Alors que j’annonçais être sur le point de boucler un roman, en janvier, voilà qui est fait! (Depuis le 12, même!) Il s’agit d’une immense brique (2 tomes?) totalisant 140k (dont un peu moins de 34k qui aura été écrit ce mois-ci). Mais pour l’instant, ce texte vient de tomber dans le tiroir de l’oubli pour quelques semaines!

Deux jours après avoir bouclé mon roman, je recevais les corrections éditoriales les plus chouettes de mon existence: 40k à revoir. En 36 heures, c’était fait (avec 2 passages, rien de moins – oui, merci Claire!).
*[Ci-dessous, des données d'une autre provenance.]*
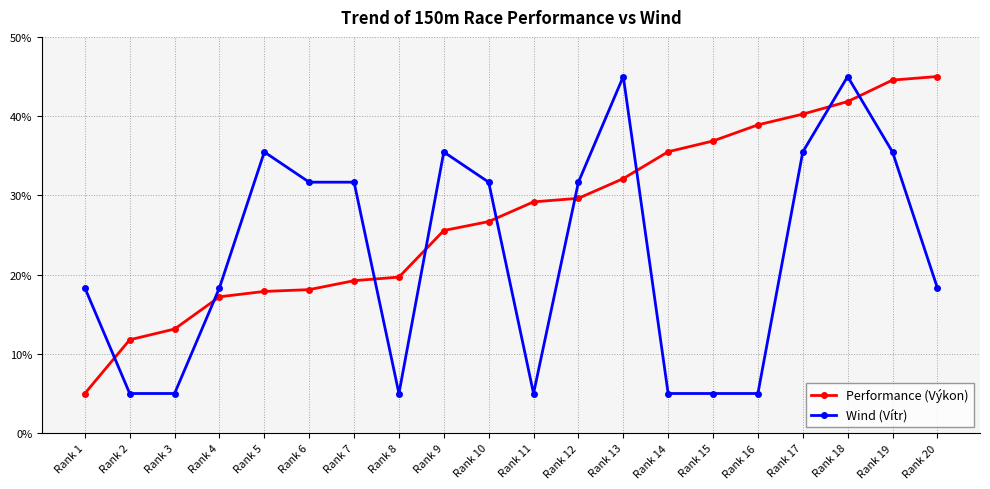

Reading left to right, extract all data points from this chart.

Performance (Výkon): 5.0	11.8	13.1	17.2	17.9	18.1	19.2	19.7	25.6	26.7	29.2	29.6	32.1	35.5	36.9	38.9	40.3	41.8	44.5	45.0
Wind (Vítr): 18.3	5.0	5.0	18.3	35.5	31.7	31.7	5.0	35.5	31.7	5.0	31.7	45.0	5.0	5.0	5.0	35.5	45.0	35.5	18.3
Bref, la joie! Sur certains chapitres, il n’y avait rien à faire! Et je l’avoue sans scrupule: j’ai eu certains moments de fierté!

Vous croyez que mon mois s’arrête là? Oh que vous avez tort!
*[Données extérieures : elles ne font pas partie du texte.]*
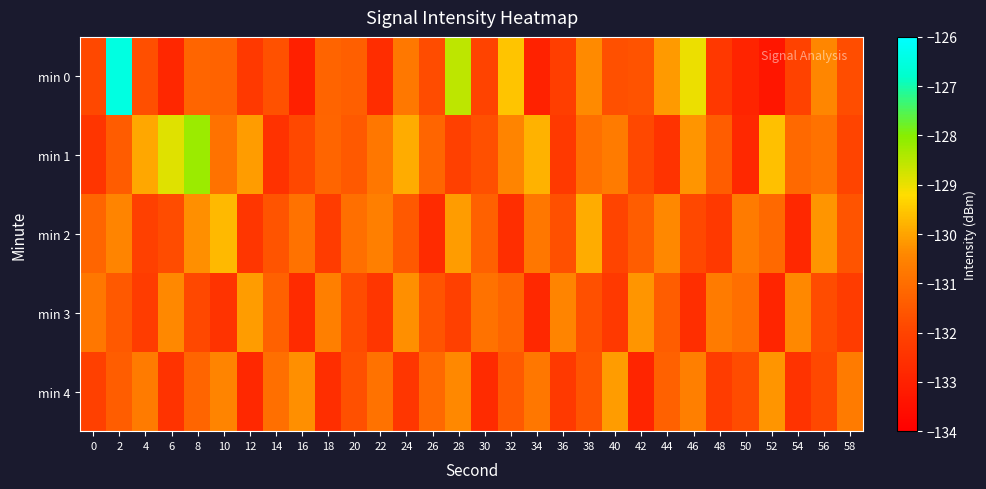

Rank the series by their maximum value, from highest to lowest.

min 0, min 1, min 2, min 3, min 4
J’ai reçu un refus. Oui, je le dis, parce que les auteur omettent généralement d’en parler. Un refus, pour certains, ça s’apparente à la fin du monde. Pour ma part, chacun d’eux étaient justifiés et m’ont permis d’aller plus loin (oh, je ne dis pas que le refus fait plaisir, loin de là, mais je suis plutôt du type: quand une porte se ferme, ouvrons-en une autre). Pour être franche, je trouve toujours très stimulant de cogner à la porte d’un nouvel éditeur. Et quatre ou cinq jours plus tard, j’avais construit un nouveau pont où je transmettais quelques histoires. Certes, je pensais attendre en mars pour faire ce genre de démarches, mais il y a des périodes où tout stagne et d’autres où tout va vite… il faut prendre le bus quand il passe!
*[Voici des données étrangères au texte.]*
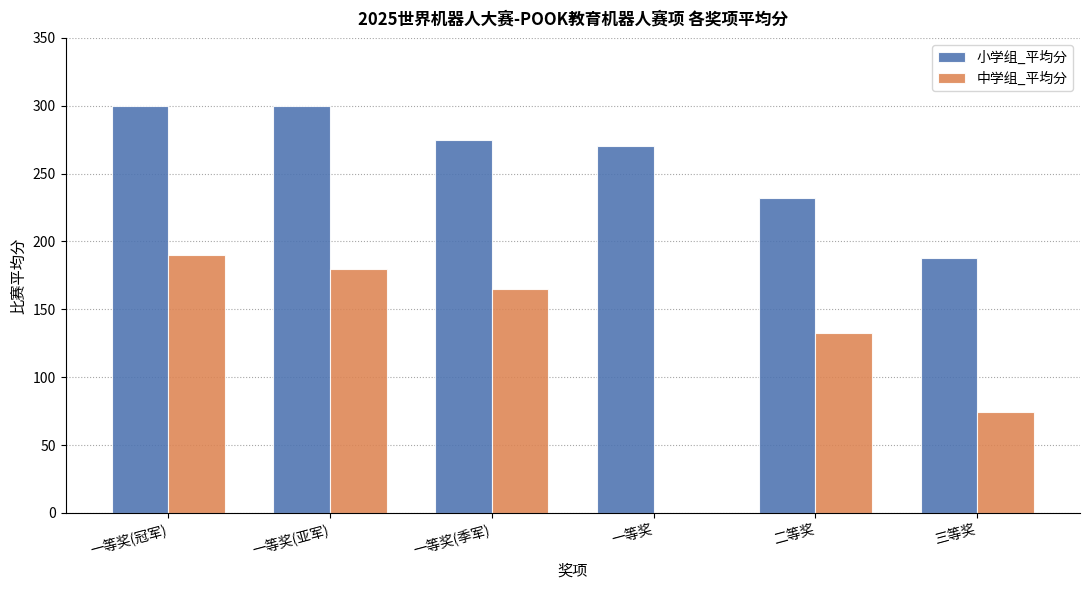

Reading left to right, transcribe all the data shown in this chart.

小学组_平均分: 一等奖(冠军)=300.0	一等奖(亚军)=300.0	一等奖(季军)=275.0	一等奖=270.5	二等奖=232.1	三等奖=188.0
中学组_平均分: 一等奖(冠军)=190.0	一等奖(亚军)=180.0	一等奖(季军)=165.0	一等奖=0.0	二等奖=132.5	三等奖=74.6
Comme si cela n’était pas assez, en février, j’ai réfléchi à la possibilité de recommencer un doctorat (merci à chéri qui a fait germer l’idée). Je me suis donc mise à écrire un projet qui m’emballerait assez pour y tenir pendant 5-6 ans, soit une immense recherche sur la paralittérature (la ROMANCE, évidemment!) Et si tout va bien, je postulerai non pas dans une, mais dans deux universités, pour voir si quelqu’un a envie de voir ce projet prendre son envol. Quelle idée, hein?

Mais voyons le bon côté des choses: je travaille vraiment très fort sur Alice, ces derniers temps. Lire ici: je réécris tout. Après autant de contemporain, j’avoue que ce n’est pas évident de revenir au fantastique, mais j’y suis. Oh, mais que vois-je dans mes mails? Ce sont mes nouvelles corrections éditoriales! Pas de souci, puisque c’est la semaine de relâche! Allez! Go go go!